Reged: 04/26/04
Posts: 1490
Loc: New York, New York
Some of this fits me pretty well
I am easily overwhelmed by strong sensory input. I can barely walk through the music section of circuit city, and I can't stand techno music -- it makes me crazy! Other people's moods affect me. This is very true for me, and I find it offensive when people take their poor moods out on me. I am very careful not to be grumpy or sulky around people when I am not feeling my best. I find myself needing to withdraw during busy days,into bed or into a darkened room or any place where I can have some privacy and relief from stimulation. I'd put it exactly that way. I am made uncomfortable by loud noises. Ny neighbor plays amazingly loud music with the bass turned way up. It's more than distracting -- it's totally infuriating. When I think it's too loud I tell her to turn it down, but when I can just generally overhear that she has music on, I leave it alone and chalk it up to apartment life. I startle easily. Yes, I jump at movies and tv shows especially. My nervous system sometimes feels so frazzled that I just have to go off by myself. Yup I make a point to avoid violent movies and TV shows. I don't mind violence at all but I don't like suspense thrillers or anything like that. Makes me nervous. Oddly enough, movies like "Meet the Parents" make me so stressed out on behalf of the characters that I cannot enjoy the movie.
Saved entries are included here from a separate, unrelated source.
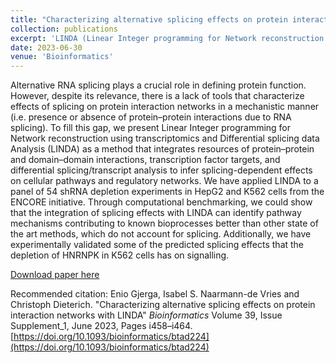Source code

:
 ```yaml
---
title: "Characterizing alternative splicing effects on protein interaction networks with LINDA"
collection: publications
excerpt: 'LINDA (Linear Integer programming for Network reconstruction using transcriptomics and Differential splicing data Analysis) is a method that integrates resources of protein–protein and domain–domain interactions, transcription factor targets, and differential splicing/transcript analysis to infer splicing-dependent effects on cellular pathways and regulatory networks.'
date: 2023-06-30
venue: 'Bioinformatics'
---
```

Alternative RNA splicing plays a crucial role in defining protein function. However, despite its relevance, there is a lack of tools that characterize effects of splicing on protein interaction networks in a mechanistic manner (i.e. presence or absence of protein–protein interactions due to RNA splicing). To fill this gap, we present Linear Integer programming for Network reconstruction using transcriptomics and Differential splicing data Analysis (LINDA) as a method that integrates resources of protein–protein and domain–domain interactions, transcription factor targets, and differential splicing/transcript analysis to infer splicing-dependent effects on cellular pathways and regulatory networks. We have applied LINDA to a panel of 54 shRNA depletion experiments in HepG2 and K562 cells from the ENCORE initiative. Through computational benchmarking, we could show that the integration of splicing effects with LINDA can identify pathway mechanisms contributing to known bioprocesses better than other state of the art methods, which do not account for splicing. Additionally, we have experimentally validated some of the predicted splicing effects that the depletion of HNRNPK in K562 cells has on signalling.

[Download paper here](http://enio23.github.io/files/paper007.pdf)

Recommended citation: Enio Gjerga, Isabel S. Naarmann-de Vries and Christoph Dieterich. "Characterizing alternative splicing effects on protein interaction networks with LINDA" _Bioinformatics_  Volume 39, Issue Supplement_1, June 2023, Pages i458–i464. [https://doi.org/10.1093/bioinformatics/btad224](https://doi.org/10.1093/bioinformatics/btad224)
I haven't seen the sequel just for that reason. I am bothered by intense stimuli, like loud noises or chaotic scenes. I panicked trying to get out of a very crowded Penn Station during the RNC in NYC, and I don't know if that's normal or not. Usually chaotic scenes are okay but uncontrolled noise is not. When I was a child, my parents or teachers seemed to see me as sensitive or shy. Sensitive, yes. Shy, no. I can remember my parents sitting me down to say that I was too old to cry over hurt feelings anymore (I was probably 7). Having two older brothers toughened me up somewhat, but I am still pretty scared of confrontation and I hate when I do a bad job and others disapprove. I cry a lot -- sometimes up to 4 days a week for a long time, but in general I do not feel the least bit depressed and I generally have a positive outlook.